> [Ejercicios propuestos]
1. Según el texto proporcionado, ¿cuántos autores de testimonios reunió Dolores Pla en su libro?
2. Reescriba de forma más breve el párrafo del texto proporcionado que comienza con «Al presentar el libro» y conserve sus hechos principales.
3. Prosiga el texto proporcionado sobre la presentación del libro de testimonios a partir de su última oración.

> [Texto proporcionado]
————
Al presentar el libro, intenté resumir en unas cuartillas que luchaban por no ser aburridas mi admiración por la historiadora Pla Brugat, elogios a la edición y sincronía con cada párrafo del prólogo más que ilustrativo que sirve como dintel para empezar a entender toda una época que no debemos olvidar todos. Sin embargo, llegó el punto en que no hallaba ya más palabras y se me ocurrió mejor leer en voz alta los nombres de los 21 autores de los testimonios reunidos por Dolores Pla en su libro. Sin proponérmelo, tomaba lista a quienes creía fantasmas del pasado, cuando por el filo de la mirada noté que algunos asistentes de la concurrida audiencia se ponían de pie. Creyendo que había logrado aburrirlos al grado de acelerar su salida, alcé la vista para descubrir que —uno a uno— quienes se ponían en pie ¡eran precisamente los hombres y mujeres cuyos nombres seguí leyendo! Y los leí más de una vez —uno a uno— ya con la voz entrecortada. Estaban allí, de pie con la memoria intacta, en medio de los aplausos de sus familiares ya mexicanos, del público en general y de la autora que había apuntalado la casa de su memoria, allí mismo en la casa refugio de los testimonios y recuerdos que no merecen amnesia.
————
> [Material de estudio]
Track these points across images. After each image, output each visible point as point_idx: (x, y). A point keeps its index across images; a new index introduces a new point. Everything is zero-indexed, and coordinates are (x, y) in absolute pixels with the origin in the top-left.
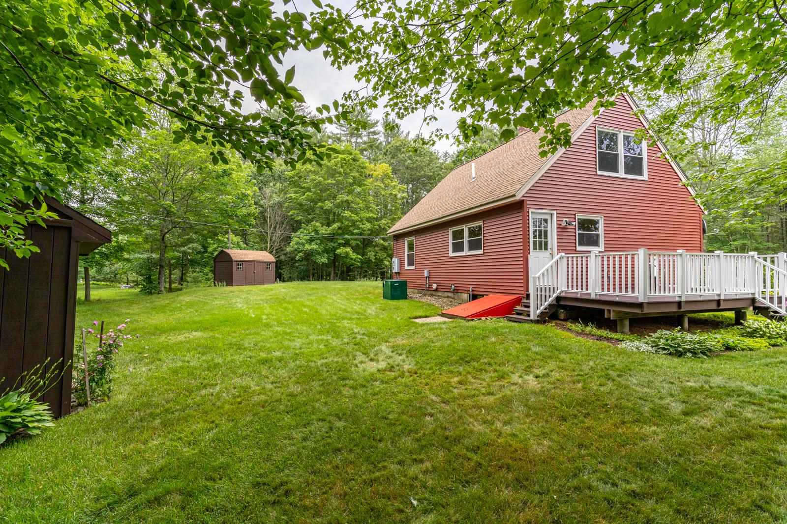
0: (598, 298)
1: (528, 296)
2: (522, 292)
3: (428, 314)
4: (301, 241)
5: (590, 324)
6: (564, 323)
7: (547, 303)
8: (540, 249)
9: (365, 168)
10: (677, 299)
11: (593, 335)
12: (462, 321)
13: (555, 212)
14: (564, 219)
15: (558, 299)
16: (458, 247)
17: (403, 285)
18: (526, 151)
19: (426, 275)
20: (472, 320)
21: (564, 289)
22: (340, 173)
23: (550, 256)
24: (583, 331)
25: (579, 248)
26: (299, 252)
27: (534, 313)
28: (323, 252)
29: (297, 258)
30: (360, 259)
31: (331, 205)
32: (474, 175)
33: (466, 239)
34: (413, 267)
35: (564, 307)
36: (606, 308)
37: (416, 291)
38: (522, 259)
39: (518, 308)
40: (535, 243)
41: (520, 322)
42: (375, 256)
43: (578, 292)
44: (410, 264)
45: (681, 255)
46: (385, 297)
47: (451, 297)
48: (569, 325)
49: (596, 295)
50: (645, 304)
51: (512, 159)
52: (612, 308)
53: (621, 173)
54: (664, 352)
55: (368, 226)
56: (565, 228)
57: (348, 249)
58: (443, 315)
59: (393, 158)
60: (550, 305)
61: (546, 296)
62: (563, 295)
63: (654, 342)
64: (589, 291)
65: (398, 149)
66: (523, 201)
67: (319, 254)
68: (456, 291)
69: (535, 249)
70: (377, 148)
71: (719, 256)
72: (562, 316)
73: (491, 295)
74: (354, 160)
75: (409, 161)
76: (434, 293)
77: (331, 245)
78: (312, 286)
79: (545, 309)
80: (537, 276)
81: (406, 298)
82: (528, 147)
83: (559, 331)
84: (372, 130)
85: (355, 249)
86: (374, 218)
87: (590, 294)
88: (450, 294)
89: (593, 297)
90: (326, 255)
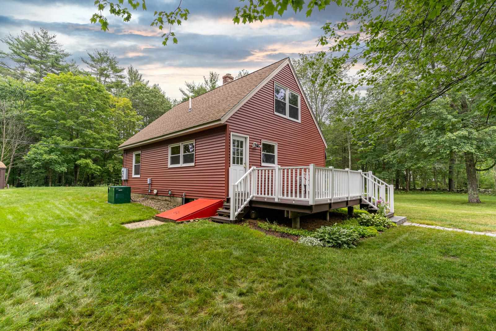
0: (280, 201)
1: (228, 200)
2: (224, 197)
3: (142, 218)
4: (39, 152)
5: (274, 222)
6: (254, 221)
7: (242, 206)
8: (238, 163)
9: (109, 98)
10: (329, 202)
11: (277, 232)
12: (173, 224)
13: (248, 136)
14: (254, 143)
15: (251, 202)
16: (175, 160)
17: (127, 191)
18: (228, 93)
19: (148, 183)
20: (182, 223)
21: (255, 195)
22: (84, 99)
23: (244, 169)
24: (270, 228)
25: (263, 164)
26: (36, 161)
27: (233, 214)
28: (63, 162)
29: (34, 166)
30: (100, 169)
31: (73, 123)
32: (190, 107)
33: (182, 154)
34: (139, 176)
35: (255, 209)
36: (286, 209)
37: (141, 195)
38: (224, 170)
39: (221, 210)
40: (234, 158)
41: (222, 223)
42: (113, 167)
43: (266, 197)
44: (136, 173)
45: (331, 170)
46: (109, 201)
47: (168, 201)
48: (260, 223)
49: (279, 199)
50: (313, 206)
51: (218, 98)
52: (290, 210)
53: (287, 116)
54: (329, 245)
55: (108, 143)
56: (254, 149)
57: (89, 161)
58: (157, 218)
59: (133, 96)
60: (245, 208)
61: (242, 200)
62: (254, 199)
63: (321, 236)
64: (273, 196)
65: (138, 90)
66: (226, 125)
67: (59, 163)
68: (172, 195)
69: (234, 163)
70: (123, 87)
71: (347, 172)
72: (253, 216)
73: (200, 199)
74: (98, 90)
75: (146, 99)
76: (155, 197)
77: (71, 156)
78: (41, 191)
79: (242, 211)
80: (236, 184)
81: (129, 202)
82: (230, 91)
83: (253, 230)
84: (119, 74)
85: (95, 161)
86: (115, 138)
87: (274, 199)
88: (167, 198)
89: (276, 200)
90: (66, 165)
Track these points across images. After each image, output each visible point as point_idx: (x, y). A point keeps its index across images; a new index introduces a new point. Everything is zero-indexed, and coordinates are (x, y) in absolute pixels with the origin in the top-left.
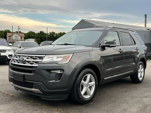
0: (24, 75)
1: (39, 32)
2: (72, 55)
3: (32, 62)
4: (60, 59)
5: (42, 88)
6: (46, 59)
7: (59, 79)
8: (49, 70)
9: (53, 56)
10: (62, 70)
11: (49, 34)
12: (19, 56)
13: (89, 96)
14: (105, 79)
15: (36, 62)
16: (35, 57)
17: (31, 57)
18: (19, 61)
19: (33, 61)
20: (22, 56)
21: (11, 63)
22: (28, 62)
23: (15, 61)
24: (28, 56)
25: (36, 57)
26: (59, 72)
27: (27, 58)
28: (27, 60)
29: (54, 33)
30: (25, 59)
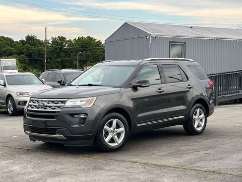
0: (46, 121)
1: (24, 39)
2: (96, 98)
3: (53, 107)
4: (83, 103)
5: (66, 133)
6: (69, 103)
7: (83, 124)
8: (72, 115)
9: (76, 100)
10: (86, 114)
11: (50, 42)
12: (38, 101)
13: (117, 144)
14: (138, 125)
15: (58, 107)
16: (56, 102)
17: (52, 102)
18: (38, 107)
19: (55, 106)
20: (41, 101)
21: (28, 110)
22: (50, 107)
23: (33, 106)
24: (49, 101)
25: (58, 101)
26: (82, 116)
27: (48, 103)
28: (47, 105)
29: (62, 39)
30: (46, 104)
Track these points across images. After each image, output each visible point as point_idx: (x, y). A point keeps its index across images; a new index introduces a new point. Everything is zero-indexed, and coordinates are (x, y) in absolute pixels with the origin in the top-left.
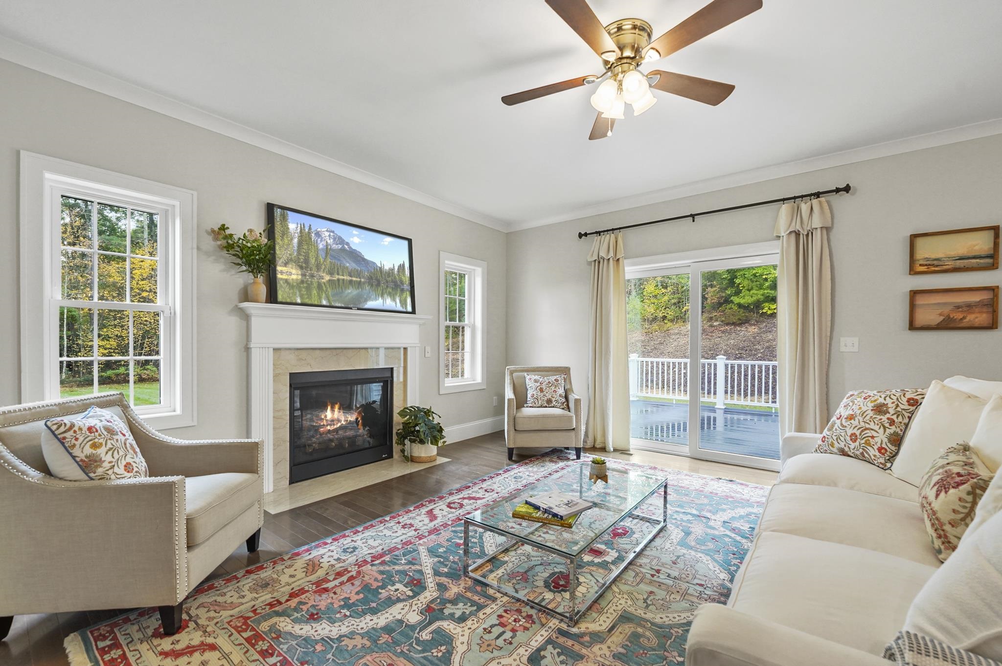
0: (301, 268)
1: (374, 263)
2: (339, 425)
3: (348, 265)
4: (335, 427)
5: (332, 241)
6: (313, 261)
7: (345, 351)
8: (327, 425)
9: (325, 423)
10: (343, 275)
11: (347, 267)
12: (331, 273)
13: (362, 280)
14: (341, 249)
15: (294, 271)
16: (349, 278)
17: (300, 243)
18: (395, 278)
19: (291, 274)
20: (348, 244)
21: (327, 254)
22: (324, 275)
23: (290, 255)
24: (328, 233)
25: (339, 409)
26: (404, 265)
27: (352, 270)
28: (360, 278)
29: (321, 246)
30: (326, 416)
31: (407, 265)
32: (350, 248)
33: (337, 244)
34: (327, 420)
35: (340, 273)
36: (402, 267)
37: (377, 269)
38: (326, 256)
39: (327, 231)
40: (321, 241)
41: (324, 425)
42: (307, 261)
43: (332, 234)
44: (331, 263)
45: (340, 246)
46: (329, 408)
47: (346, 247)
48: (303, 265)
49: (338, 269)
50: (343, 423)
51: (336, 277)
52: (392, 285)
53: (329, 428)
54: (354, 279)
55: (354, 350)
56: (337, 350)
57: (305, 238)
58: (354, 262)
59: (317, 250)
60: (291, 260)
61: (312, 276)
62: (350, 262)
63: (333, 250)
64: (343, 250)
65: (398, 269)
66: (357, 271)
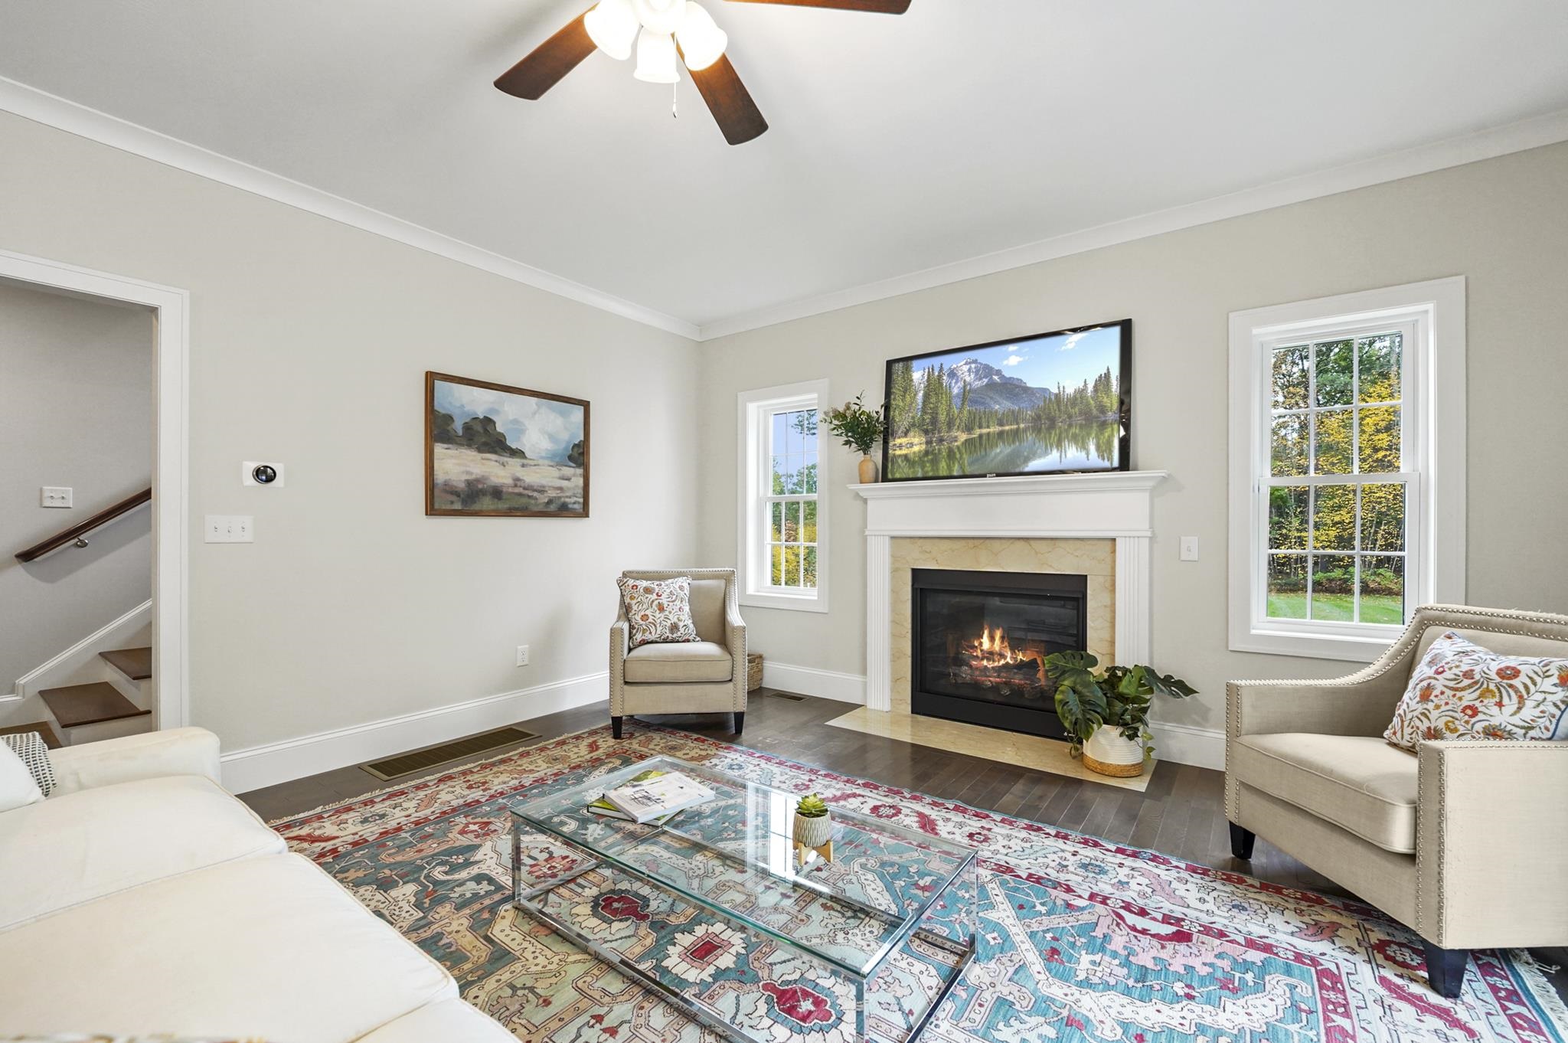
————
> [Sus respuestas]
1. Veintiún autores.

2. Al presentar el libro, elogié a la historiadora Dolores Pla, la edición y el prólogo. Cuando me quedé sin palabras, leí en voz alta los nombres de los 21 autores de los testimonios. Mientras leía, algunos asistentes se pusieron de pie: eran precisamente esas personas. Con la voz entrecortada, repetí sus nombres. Ellos permanecían de pie entre los aplausos de sus familiares, del público y de la autora.

3.
Me pongo de pie y escribo en voz alta, con la garganta hecha nudo, el nombre de Dolores Pla Brugat, una entrañable historiadora, incansable constructora de la casa para el exilio que es la memoria que debemos contagiarnos para no olvidar el pretérito en blanco y negro, tanto como no desdeñar los horrores que se escuchan en el paisaje de Palestina, los miles de niños que habitan el limbo en la frontera con Estados Unidos, los ancianos desamparados en cualquier desahucio o los miles de brasileños desengañados con los placebos y utopías de un Mundial que se vuelve ahora olímpico. Que la casa que se vuelve hogar para cualquier exilio es la memoria que se cultiva con el amoroso empeño de abatir los olvidos, consignar todos los hechos que constan, delineando el rostro de los anónimos y dando la palabra a todos los que cuentan, porque todos cuentan. Ese es el ejemplo de Dolores Pla Brugat y yo no pienso olvidarla jamás.